## [EXCERPTED PASSAGE]

_ _ _ _ _

Impact of kidney structural architecture on oxygen transport: A mathematical model
Brendan Fry
Department of Mathematics, Duke University
Date and time:
Thursday, April 30, 2015 - 1:00pm
Location:
ECCR 257
Abstract:
The proper matching of oxygen supply to demand in a variety of tissues is necessary to preserve tissue viability. In the mammalian kidney, despite high bulk blood flow and oxygen delivery, oxygen concentrations are relatively low, especially in the deeper part of the kidney (called the medulla). Recent detailed anatomic studies of the rat medulla have revealed a highly organized structure, with oxygen-consuming tubules often found distant from oxygen-supplying blood vessels. In this talk, I will present a mathematical model of solute transport in the renal medulla of the rat kidney to study the impact of this structured 3D organization of tubules and vessels revealed in anatomic studies. Results from this model suggest that the functional role of the 3D medullary architecture may be to preserve oxygen delivery to the bottom tip of the kidney.

_ _ _ _ _

## [SOURCE INFORMATION]
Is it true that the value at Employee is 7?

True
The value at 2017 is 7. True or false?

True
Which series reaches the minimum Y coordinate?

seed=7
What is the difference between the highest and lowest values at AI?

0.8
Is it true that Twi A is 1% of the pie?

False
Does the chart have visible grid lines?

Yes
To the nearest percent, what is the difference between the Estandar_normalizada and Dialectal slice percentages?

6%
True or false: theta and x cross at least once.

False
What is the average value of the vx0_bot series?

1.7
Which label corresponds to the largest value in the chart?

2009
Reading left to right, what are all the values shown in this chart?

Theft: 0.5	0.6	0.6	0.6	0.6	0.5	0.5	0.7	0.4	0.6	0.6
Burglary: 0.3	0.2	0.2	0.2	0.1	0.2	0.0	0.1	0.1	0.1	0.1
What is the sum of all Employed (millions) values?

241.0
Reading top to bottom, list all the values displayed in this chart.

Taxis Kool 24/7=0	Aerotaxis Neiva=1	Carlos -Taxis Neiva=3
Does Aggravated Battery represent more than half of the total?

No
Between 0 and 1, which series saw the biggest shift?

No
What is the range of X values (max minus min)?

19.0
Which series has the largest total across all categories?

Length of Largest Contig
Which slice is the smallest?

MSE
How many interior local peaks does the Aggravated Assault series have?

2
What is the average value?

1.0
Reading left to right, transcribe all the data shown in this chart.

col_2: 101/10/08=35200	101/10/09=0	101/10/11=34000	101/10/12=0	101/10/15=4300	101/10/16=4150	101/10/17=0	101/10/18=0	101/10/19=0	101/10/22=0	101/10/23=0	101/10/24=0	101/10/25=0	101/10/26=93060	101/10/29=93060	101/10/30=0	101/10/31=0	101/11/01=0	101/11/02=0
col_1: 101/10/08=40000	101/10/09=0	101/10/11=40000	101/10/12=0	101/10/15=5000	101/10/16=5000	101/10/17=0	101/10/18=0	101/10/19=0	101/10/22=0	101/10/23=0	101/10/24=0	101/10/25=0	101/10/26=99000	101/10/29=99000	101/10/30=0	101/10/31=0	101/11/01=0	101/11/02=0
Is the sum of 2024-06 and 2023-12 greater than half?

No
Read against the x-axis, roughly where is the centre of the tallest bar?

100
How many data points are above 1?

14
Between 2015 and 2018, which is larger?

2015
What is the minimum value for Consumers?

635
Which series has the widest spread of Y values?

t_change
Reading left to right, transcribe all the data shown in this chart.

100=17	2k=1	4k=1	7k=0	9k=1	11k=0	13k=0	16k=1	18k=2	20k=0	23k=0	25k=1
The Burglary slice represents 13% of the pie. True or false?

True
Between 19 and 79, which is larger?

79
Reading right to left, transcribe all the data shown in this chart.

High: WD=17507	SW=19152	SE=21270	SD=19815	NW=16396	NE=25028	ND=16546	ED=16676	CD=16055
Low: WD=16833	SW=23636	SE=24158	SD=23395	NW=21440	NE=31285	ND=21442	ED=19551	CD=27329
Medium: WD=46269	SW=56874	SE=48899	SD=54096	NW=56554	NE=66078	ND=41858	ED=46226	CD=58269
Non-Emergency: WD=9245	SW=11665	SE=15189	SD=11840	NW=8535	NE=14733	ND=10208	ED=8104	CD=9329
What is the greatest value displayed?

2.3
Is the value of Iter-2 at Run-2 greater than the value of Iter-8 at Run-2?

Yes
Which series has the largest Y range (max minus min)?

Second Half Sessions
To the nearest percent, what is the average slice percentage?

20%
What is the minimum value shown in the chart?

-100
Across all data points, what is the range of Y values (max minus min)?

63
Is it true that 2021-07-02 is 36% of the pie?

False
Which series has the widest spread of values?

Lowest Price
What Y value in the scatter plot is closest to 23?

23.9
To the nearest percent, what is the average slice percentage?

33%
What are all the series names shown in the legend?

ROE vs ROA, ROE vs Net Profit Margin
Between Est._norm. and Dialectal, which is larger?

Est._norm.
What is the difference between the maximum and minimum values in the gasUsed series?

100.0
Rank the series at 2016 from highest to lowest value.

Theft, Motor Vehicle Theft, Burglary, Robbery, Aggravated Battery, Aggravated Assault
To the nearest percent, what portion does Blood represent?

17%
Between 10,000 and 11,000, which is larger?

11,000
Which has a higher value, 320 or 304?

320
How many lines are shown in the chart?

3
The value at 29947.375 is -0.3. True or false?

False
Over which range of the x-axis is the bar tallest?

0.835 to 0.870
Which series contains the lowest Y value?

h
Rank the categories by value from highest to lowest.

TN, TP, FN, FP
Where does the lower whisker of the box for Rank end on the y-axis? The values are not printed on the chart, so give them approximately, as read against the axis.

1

_ _ _ _ _

## [ACTION ITEM A]
Answer these from the kidney oxygen talk announcement:
(i) In what room is the talk held?
(ii) What is the deeper part of the kidney called?
(iii) What does the model suggest the 3D medullary architecture may preserve?
## [ACTION ITEM B]
Resume the kidney oxygen talk announcement after its final sentence, writing a few more sentences in the same voice as its abstract.
The rows are not needed for any of this work.

## [TASK RESPONSE A]
(i) ECCR 257
(ii) The medulla
(iii) Oxygen delivery to the bottom tip of the kidney

## [TASK RESPONSE B]
The model was then extended to include the competing solutes nitric oxide and superoxide, which exert opposing effects on blood pressure and overall renal function, and which are dependent on oxygen concentration for their production. Model simulations including these solutes suggest a likely pathway for injury due to hypertension, as well as a clinical biomarker for acute kidney injury.